▶ _EXCERPT_:
The University of Texas at Austin

Law in Popular Culture collection

C(ORNELIUS) W(ARREN) GRAFTON

American. Born in China, of missionary parents, in 1909. 
University degrees in journalism and law. One daughter, 
the writer Sue Grafton.  Practised law in Louisville, Kentucky. 
Recipient: Mary Roberts Rinehart award, 1943. Died in 1982.
  With The Rat Began to Gnaw the Rope, lawyer CW. Grafton
embarked on one of detective fiction's most original title
patterns. Following the lines of the old nursery rhyme, he could
have completed a ten-volume series about lawyer Gilmore
Henry of Calhoun County, Kentucky. That he stopped the
skein at two is regrettable not so much because such tantalizing
tags as The Water Began to Quench the Fire and The Stick 
Began to Beat the Dog were never published over his name as 
because Henry was one of the most promising new sleuths of the 
1940's.

▶ _DIRECTIONS_:
A. Summarize the entry on C. W. Grafton in two sentences.
B. According to the entry on C. W. Grafton, which award did he receive, and in what year?
C. Extend the entry on C. W. Grafton with a further paragraph that picks up after its final sentence.
The records come from a separate source and are unrelated to the entry on C. W. Grafton.

▶ _EXCERPTED RECORDS_:
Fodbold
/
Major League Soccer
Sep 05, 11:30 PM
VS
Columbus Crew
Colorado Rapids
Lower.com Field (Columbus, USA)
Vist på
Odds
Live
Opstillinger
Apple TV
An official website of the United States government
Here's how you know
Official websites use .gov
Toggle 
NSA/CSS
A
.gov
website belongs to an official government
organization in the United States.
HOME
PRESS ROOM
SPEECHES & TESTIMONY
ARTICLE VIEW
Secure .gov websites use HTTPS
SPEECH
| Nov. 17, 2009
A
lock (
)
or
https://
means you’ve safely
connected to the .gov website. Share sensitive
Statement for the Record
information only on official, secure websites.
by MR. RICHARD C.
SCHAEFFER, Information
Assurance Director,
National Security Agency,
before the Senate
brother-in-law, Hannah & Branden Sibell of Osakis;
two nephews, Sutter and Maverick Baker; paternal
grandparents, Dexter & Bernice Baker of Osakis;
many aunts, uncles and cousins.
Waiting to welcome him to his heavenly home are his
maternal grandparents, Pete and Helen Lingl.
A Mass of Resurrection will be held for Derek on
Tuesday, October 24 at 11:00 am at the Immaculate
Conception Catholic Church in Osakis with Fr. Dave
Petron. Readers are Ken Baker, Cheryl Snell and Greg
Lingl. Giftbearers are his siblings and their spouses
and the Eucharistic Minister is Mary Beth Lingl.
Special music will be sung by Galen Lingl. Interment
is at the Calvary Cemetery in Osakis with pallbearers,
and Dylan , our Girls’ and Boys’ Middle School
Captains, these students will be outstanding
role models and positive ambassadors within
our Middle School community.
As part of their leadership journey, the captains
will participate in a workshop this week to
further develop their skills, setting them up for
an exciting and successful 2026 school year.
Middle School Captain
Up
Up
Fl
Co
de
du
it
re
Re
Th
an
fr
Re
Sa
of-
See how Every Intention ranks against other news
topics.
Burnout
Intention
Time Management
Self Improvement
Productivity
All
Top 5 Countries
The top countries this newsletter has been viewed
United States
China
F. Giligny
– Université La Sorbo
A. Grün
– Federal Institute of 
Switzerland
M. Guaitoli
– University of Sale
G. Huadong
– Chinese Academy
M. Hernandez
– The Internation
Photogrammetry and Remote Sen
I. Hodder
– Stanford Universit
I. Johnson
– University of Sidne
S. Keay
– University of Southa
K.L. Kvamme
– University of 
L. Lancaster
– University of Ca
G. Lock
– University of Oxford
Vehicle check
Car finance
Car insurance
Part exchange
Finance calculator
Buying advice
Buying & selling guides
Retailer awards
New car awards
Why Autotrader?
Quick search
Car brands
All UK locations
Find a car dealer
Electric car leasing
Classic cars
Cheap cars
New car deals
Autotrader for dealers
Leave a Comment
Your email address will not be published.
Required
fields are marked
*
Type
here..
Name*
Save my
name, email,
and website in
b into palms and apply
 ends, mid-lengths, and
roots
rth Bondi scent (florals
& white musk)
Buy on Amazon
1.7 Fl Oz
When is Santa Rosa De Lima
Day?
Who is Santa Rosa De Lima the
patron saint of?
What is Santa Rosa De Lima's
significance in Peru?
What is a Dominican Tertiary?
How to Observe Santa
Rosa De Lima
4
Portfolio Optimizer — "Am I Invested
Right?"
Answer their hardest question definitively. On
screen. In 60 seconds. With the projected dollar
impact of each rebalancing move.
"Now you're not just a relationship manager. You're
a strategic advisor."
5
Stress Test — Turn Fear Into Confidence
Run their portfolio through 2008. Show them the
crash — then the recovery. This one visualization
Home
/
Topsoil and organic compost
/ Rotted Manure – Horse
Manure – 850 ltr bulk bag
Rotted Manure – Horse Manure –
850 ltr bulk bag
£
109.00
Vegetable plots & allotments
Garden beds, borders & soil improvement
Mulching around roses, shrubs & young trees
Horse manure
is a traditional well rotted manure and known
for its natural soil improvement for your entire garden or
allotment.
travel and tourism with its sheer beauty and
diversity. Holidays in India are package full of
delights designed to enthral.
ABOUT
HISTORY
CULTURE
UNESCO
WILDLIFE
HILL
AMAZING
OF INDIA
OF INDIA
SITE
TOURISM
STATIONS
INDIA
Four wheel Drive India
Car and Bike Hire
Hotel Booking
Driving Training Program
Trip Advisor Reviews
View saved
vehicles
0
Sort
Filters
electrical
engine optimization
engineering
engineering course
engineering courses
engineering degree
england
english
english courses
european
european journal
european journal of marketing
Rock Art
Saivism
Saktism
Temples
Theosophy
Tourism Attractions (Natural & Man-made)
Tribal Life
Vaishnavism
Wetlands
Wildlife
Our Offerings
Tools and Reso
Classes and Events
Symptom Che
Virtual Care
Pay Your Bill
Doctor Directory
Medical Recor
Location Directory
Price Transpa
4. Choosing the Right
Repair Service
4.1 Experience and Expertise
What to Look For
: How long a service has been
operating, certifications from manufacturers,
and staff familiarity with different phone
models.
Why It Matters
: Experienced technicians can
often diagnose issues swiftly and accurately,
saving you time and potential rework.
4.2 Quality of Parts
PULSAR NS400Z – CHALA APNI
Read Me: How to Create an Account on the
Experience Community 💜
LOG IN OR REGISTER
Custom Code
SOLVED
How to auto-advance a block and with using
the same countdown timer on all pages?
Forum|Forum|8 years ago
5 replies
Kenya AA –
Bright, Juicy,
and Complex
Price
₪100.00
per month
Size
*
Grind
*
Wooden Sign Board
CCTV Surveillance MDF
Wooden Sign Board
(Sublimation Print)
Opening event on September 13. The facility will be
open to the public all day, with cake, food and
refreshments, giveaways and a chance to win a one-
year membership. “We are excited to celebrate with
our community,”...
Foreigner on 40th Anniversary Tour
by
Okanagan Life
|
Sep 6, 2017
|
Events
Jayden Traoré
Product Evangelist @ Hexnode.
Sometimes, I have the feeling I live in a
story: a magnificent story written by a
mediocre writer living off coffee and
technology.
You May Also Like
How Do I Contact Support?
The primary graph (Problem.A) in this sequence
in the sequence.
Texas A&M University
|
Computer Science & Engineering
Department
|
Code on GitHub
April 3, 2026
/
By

▶ _SET OF ANSWERS_:
A. C. W. Grafton, an American born in China in 1909 to missionary parents, held degrees in journalism and law, practiced law in Louisville, Kentucky, received the Mary Roberts Rinehart award in 1943, and died in 1982. With The Rat Began to Gnaw the Rope, he began a title pattern drawn from an old nursery rhyme for a series about lawyer Gilmore Henry of Calhoun County, Kentucky, but he stopped at two books, which the entry regrets because Henry was one of the most promising new sleuths of the 1940s.

B. The Mary Roberts Rinehart award, in 1943.

C.
   Though he has a voice of his own, Grafton displays some of
the key attributes of his best contemporaries. The rapid plot
movement and legal background recall Erle Stanley Gardner,
while the vivid, breezy style seems to be inspired by Raymond
Chandler and Rex Stout. His solid understanding of the
business world and his invention of crimes with their roots in
events decades in the past foreshadow some of the techniques
of John D. MacDonald and Ross Macdonald. More deter-
mined than some writers to root his fiction in a specific time,
Grafton conveys a strong sense of immediate pre-World War II
America with war clouds conspicuous on the horizon. At times,
he throws in as many topical references (prices and products;
song titles; names of radio and movie stars, politicians, and
sports heroes) as would someone writing a historical novel
about the time.
   The Rat Began to Gnaw the Rope employs many of the
whodunit cliches (movie-type as well as book-type), and the
extremely complicated plot, involving stock manipulation,
requires too much final-chapter exposition. But the novel has a
freshness about it that overcomes its defects. Narrator Henry is
short and chubby, thoroughly likeable but far from the
traditional hero mold, at least superficially. He goes through
most of the tough-hero paces, however, including a tendency to
wise-crack and to get hit over the head with painful frequency.
But he suffers more from his wounds than the average
hardboiled hero.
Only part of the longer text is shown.